La nécessaire collaboration gouvernementale


Alain Beaulieu - 20/06/2008

S’ils veulent conserver les niveaux de service actuel, les gouvernements n’auront pas le choix d’instaurer un environnement favorisant la collaboration. Mais cet exercice ne se fera pas sans consentir de grands efforts.

Les défis auxquels feront face les gouvernements et les organisations publiques au cours des prochaines années sont considérables et découlent directement du vieillissement de la population. Le problème est relativement simple, bien plus que sa solution : comment faire pour maintenir les mêmes niveaux de service, voire les améliorer, quand les revenus dont dispose l’État sont en déclin? D’autant plus que le vieillissement de la population entraînera inévitablement une hausse des dépenses en santé. On revient à l’éternel défi, bien connu des entreprises soumises à un environnement compétitif, de faire plus avec moins. C’est un peu comme si la logique qui caractérise désormais le monde des affaires, à l’heure de la globalisation des marchés, avait rejoint le secteur public.

Plusieurs options s’offrent évidemment aux gouvernements : ils peuvent opter pour hausser le taux d’imposition de la population qui est déjà très fortement taxée; ou ils peuvent réduire les services offerts, en transférant une partie de ceux-ci au secteur privé, ce qui se fait déjà en partie; ou encore accroître leur efficience à la manière des entreprises commerciales, en cherchant à tirer le plus profit des possibilités offertes par les technologies de l’information et des communications (TIC). Évidemment, en tant que publication spécialisée dans ce secteur d’activité, la dernière option nous apparaît plus séduisante…

Plusieurs observateurs s’entendent pour percevoir dans l’avènement des TIC la dernière étape d’un processus entamé il y a plus de 150 ans, soit la révolution industrielle, qui se caractérise par un recours accru à la mécanisation et aux technologies d’automatisation.

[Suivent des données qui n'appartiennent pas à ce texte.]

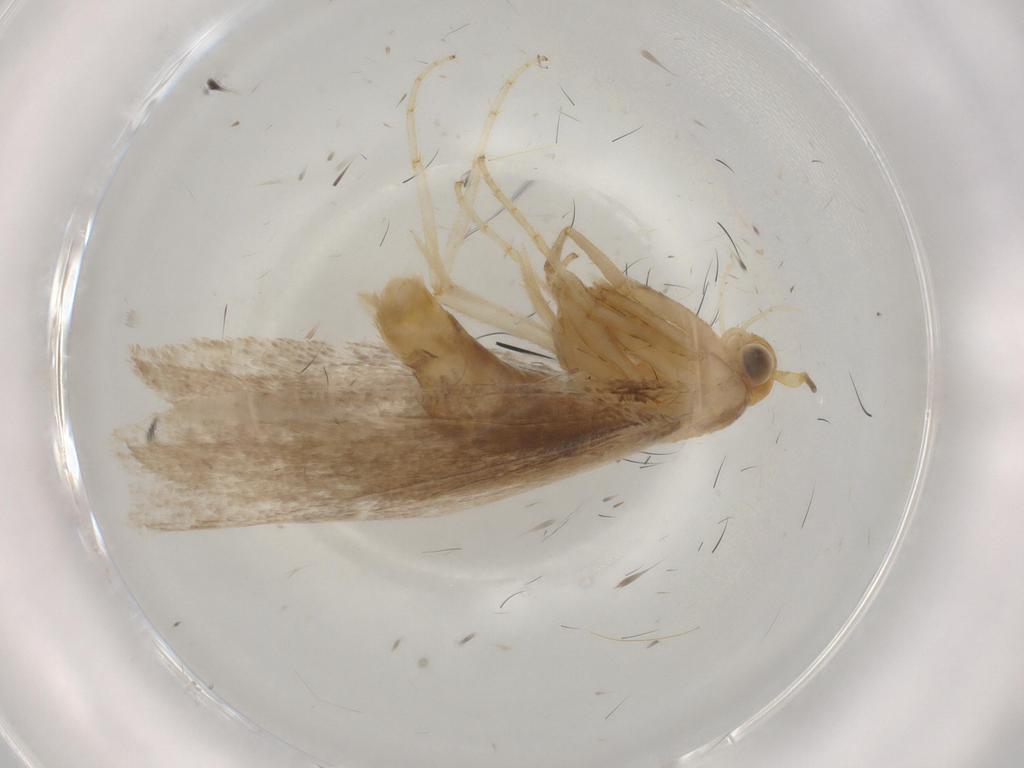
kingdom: Animalia
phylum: Arthropoda
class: Insecta
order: Lepidoptera
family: Argyresthiidae
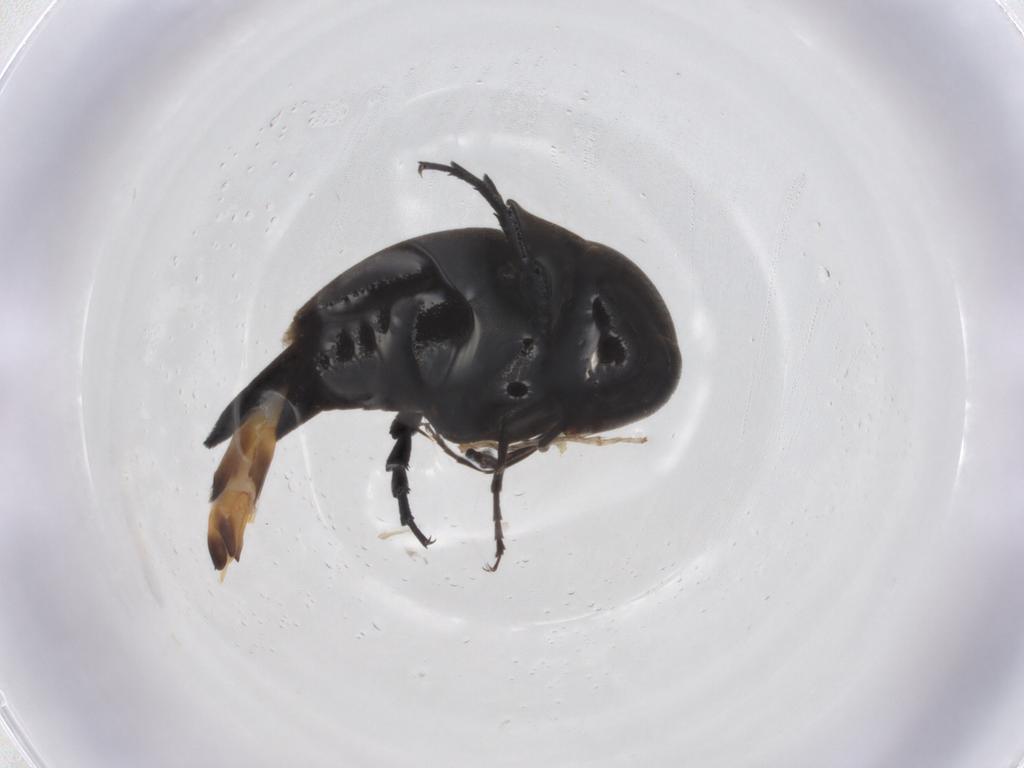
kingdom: Animalia
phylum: Arthropoda
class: Insecta
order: Coleoptera
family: Mordellidae
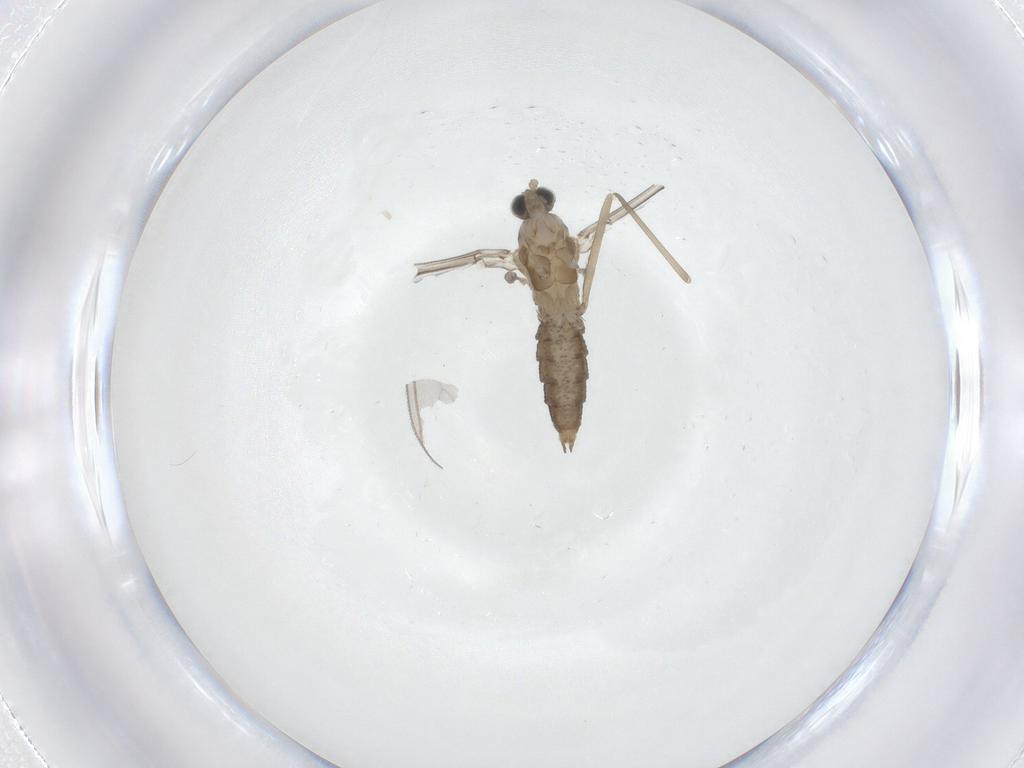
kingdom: Animalia
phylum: Arthropoda
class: Insecta
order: Diptera
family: Cecidomyiidae
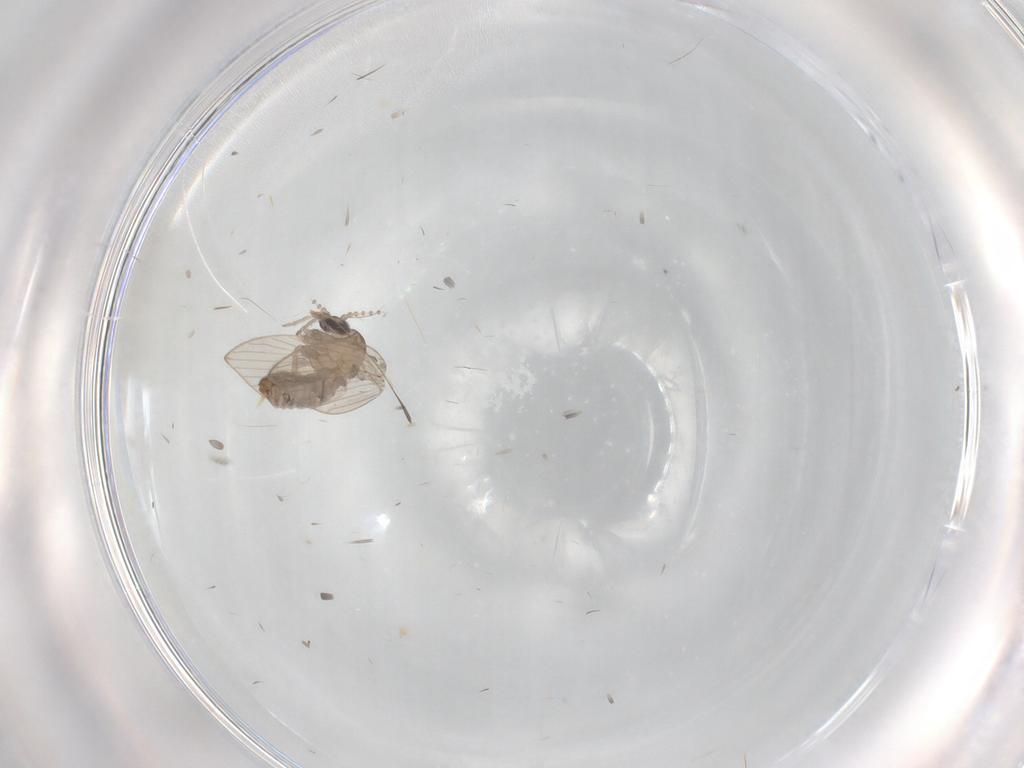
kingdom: Animalia
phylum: Arthropoda
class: Insecta
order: Diptera
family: Psychodidae
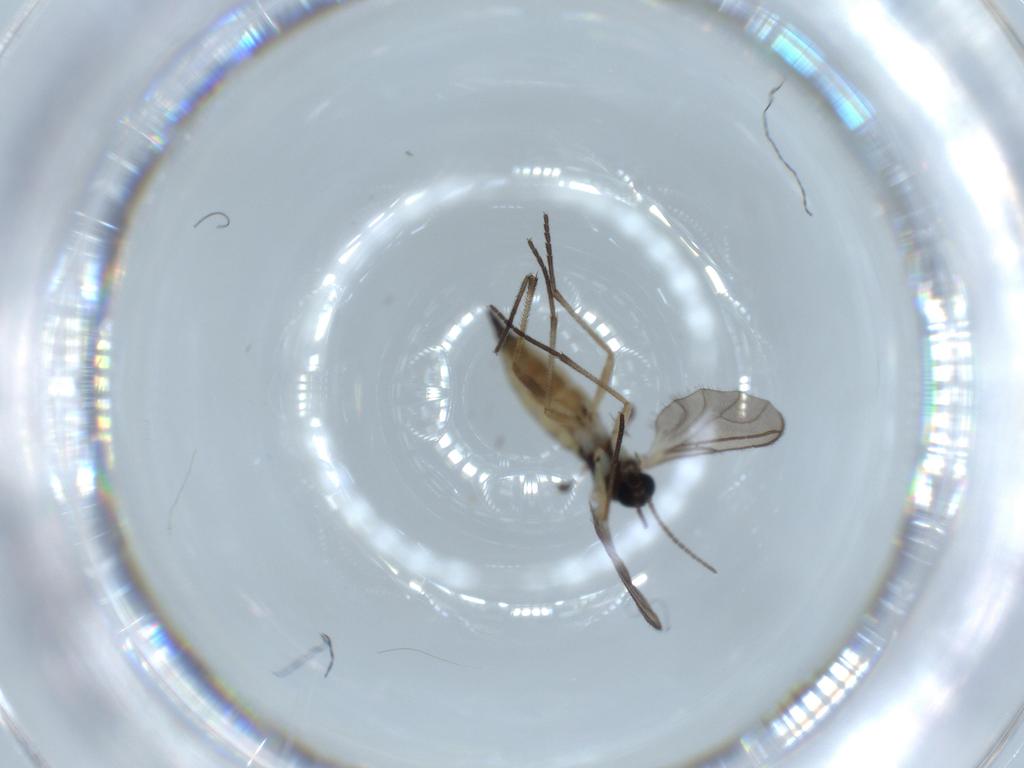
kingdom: Animalia
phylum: Arthropoda
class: Insecta
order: Diptera
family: Sciaridae
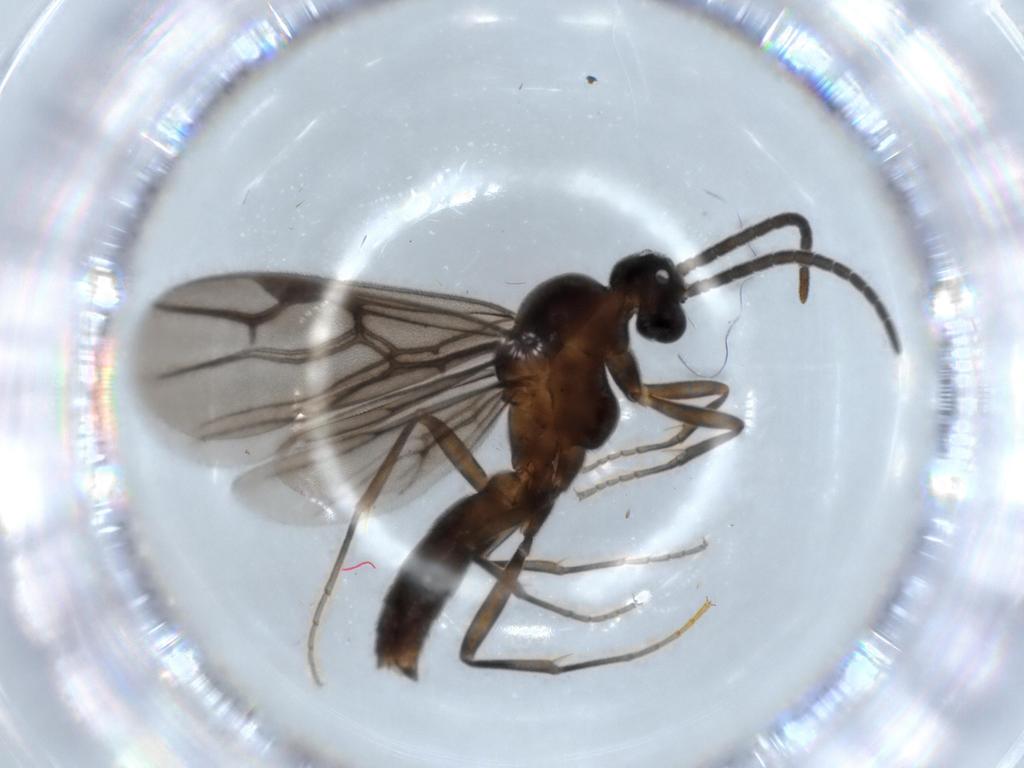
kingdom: Animalia
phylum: Arthropoda
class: Insecta
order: Hymenoptera
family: Formicidae
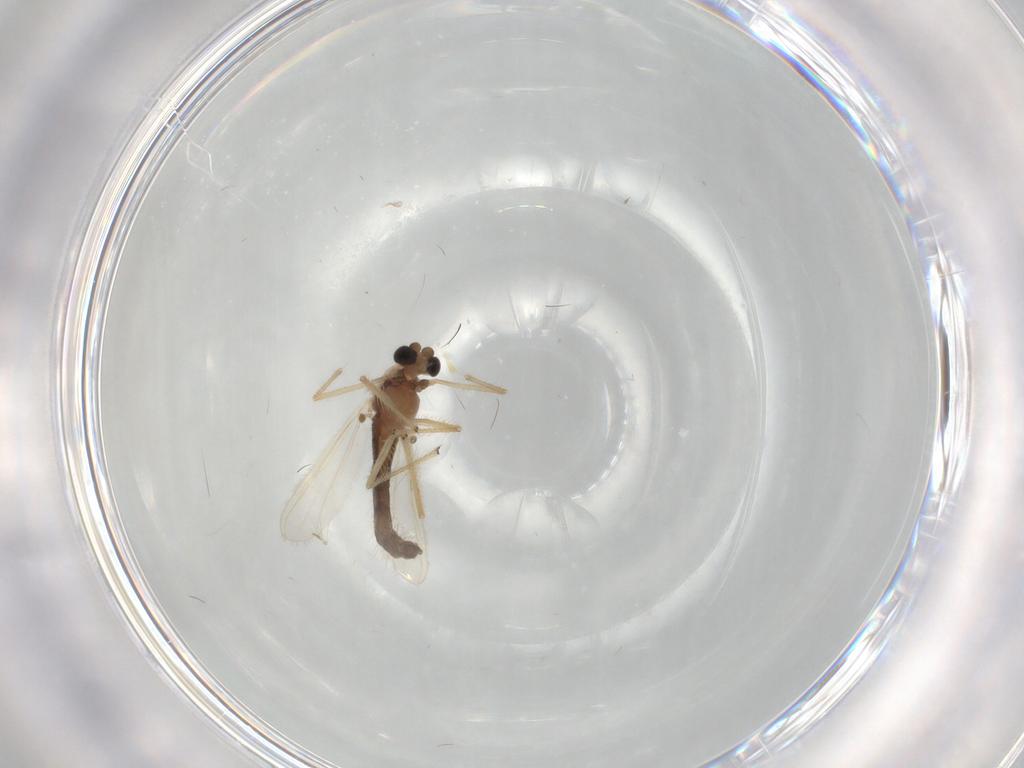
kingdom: Animalia
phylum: Arthropoda
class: Insecta
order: Diptera
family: Chironomidae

Sauf que cette fois-ci, c’est la gestion des processus informationnel et décisionnel dont il s’agit, bien plus que les procédés de fabrication.

Or, IBM vient de publier un rapport intitulé « Government 2020 and the Perpetual Collaboration Mandate » qui prédit l’instauration d’environnements de collaboration et l’avènement du concept d’organisation virtuelle à grande échelle au sein des gouvernements et des organisations publiques d’ici 2020. Les auteurs du rapport considèrent que cela permettra d’accroître l’efficacité avec laquelle l’information est échangée au sein de ces organisations et, conséquemment, les services rendus à la population. Ceci entraînera, toujours selon l’étude, l’instauration d’une véritable culture du changement et du partage des connaissances, en plus d’accroître la flexibilité et l’agilité des organisations impliquées dans la fourniture des services.

Sans remettre en question la pertinence du modèle avancé par les auteurs de l’étude, qui fournit une piste de solutions très prometteuse, un aspect qui n’a pas été souligné dans l’étude dont la portée est mondiale et ne prétend nullement faire des prédictions régionales, et qui m’apparaissent d’une importance particulière pour un pays comme le nôtre. Il s’agit de l’importance des changements qui devront être apportés au modèle de fonctionnement et de gestion des organisations publiques québécoises et canadiennes pour permettre la mise en place d’un tel environnement de collaboration. C’est un secret pour personne, mais les organisations publiques d’ici ont une forte tradition de gestion compartimentée, dans la mesure où elles ont tendance à appliquer un modèle de gestion par silo. Or, qui dit collaboration, dit dé-compartimentation des systèmes d’information, qui permet un véritable échange et partage d’information, nécessaire à l’obtention de la performance et de l’agilité recherchées.

Il est vrai – et c’est une chance – que les changements ont déjà commencé à être opérés dans les organisations publiques québécoises, notamment dans le secteur de la santé, et qu’une partie du travail a été fait, mais ce qui reste à faire est tout simplement colossal. C’est carrément d’un changement de culture dont il est question ici, bien plus que de l’achat de telle ou telle technologie facilitant le partage d’information. Il est vrai qu’il reste une bonne douzaine d’années avant la date butoir que fixe IBM dans le contexte de cette étude. Il est vrai aussi que la nécessité est mère de toute invention et que considérant le contexte de vieillissement de la population, il y a sans aucun doute nécessité d’agir. Alors, restons confiants et relevons-nous les manches! L’avenir du modèle étatique qu’on connaît et qui trouve son origine dans le concept de l’État providence en dépend…

Alain Beaulieu est adjoint au rédacteur en chef au magazine Direction informatique.